North Sea Port and Luxembourg-based steelmaker ArcelorMittal will develop a 150ha industrial estate in northeast Belgium.
The “North-C Circular” estate will be built alongside the Ghent–Terneuzen canal, next to ArcelorMittal’s steel mill.
The plan is to build roads and utilities and market the site to companies that operate “circular” systems – an industrial model where a product ends its life as a raw material for another product.
North Sea Port chief executive Daan Schalck said the facility aimed to capture 3 million tons of carbon dioxide for storage and reuse.
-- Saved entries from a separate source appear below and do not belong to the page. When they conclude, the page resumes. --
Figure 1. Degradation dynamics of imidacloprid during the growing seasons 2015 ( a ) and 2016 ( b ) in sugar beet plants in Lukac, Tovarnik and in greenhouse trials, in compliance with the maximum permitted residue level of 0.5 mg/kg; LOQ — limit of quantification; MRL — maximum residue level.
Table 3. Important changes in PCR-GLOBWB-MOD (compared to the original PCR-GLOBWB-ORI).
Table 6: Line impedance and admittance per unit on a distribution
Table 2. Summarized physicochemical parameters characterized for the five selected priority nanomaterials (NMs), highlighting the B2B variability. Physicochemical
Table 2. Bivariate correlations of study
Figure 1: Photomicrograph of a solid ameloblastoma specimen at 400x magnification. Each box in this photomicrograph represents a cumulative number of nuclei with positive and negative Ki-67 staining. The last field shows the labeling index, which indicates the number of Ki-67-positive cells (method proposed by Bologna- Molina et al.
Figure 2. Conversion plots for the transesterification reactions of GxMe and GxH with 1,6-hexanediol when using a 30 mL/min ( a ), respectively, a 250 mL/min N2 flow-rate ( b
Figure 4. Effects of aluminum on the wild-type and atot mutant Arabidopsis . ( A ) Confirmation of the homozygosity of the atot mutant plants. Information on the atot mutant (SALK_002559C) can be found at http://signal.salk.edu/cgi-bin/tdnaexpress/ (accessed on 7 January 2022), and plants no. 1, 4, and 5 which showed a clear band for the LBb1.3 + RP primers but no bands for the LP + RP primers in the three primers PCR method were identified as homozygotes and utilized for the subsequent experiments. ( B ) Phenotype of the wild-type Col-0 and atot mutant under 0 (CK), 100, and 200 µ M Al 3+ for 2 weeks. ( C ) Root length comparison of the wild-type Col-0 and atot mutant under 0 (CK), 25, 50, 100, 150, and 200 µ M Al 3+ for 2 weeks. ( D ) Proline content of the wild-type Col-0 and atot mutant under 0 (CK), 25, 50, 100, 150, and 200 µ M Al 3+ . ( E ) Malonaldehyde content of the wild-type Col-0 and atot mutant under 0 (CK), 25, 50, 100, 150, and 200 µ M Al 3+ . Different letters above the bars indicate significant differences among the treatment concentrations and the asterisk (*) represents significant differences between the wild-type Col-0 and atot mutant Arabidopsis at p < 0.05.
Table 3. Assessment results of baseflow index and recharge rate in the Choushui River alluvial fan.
“And by 2030, it wants to emit half the current amount of carbon as an interim step to complete elimination by 2050,” he added.
By 2025, the port wants 10 circular industrial ventures in place, including in chemicals and steel, to make the port climate neutral.
Three-part plan
ArcelorMittal chief executive Manfred Van Vlierberghe said the plan had three parts, the first being to improve resource and energy efficiency.
The second is to “embrace hydrogen” in the steel-making process. ArcelorMittal Belgium has two blast furnaces that use carbon to draw oxygen from iron ore. One blast furnace will be replaced by an installation that uses natural gas and hydrogen to reduce it.
The third element is the development of “smart carbon concepts” – replacing fossil carbon with green and circular carbon, for example by converting the mill’s exhaust gases into 80 million litres of sustainable ethanol a year. For this, ArcelorMittal is working with the Belgian gas network operator Fluxys and North Sea Port on a study into liquefying carbon dioxide and building a processing hub.
North Sea Port occupies a 60km-long strip of coast that stretches from Vlissingen in the Netherlands south to Ghent in Belgium. Work on its estate is expected to begin towards the end of next year and last for around 10 years.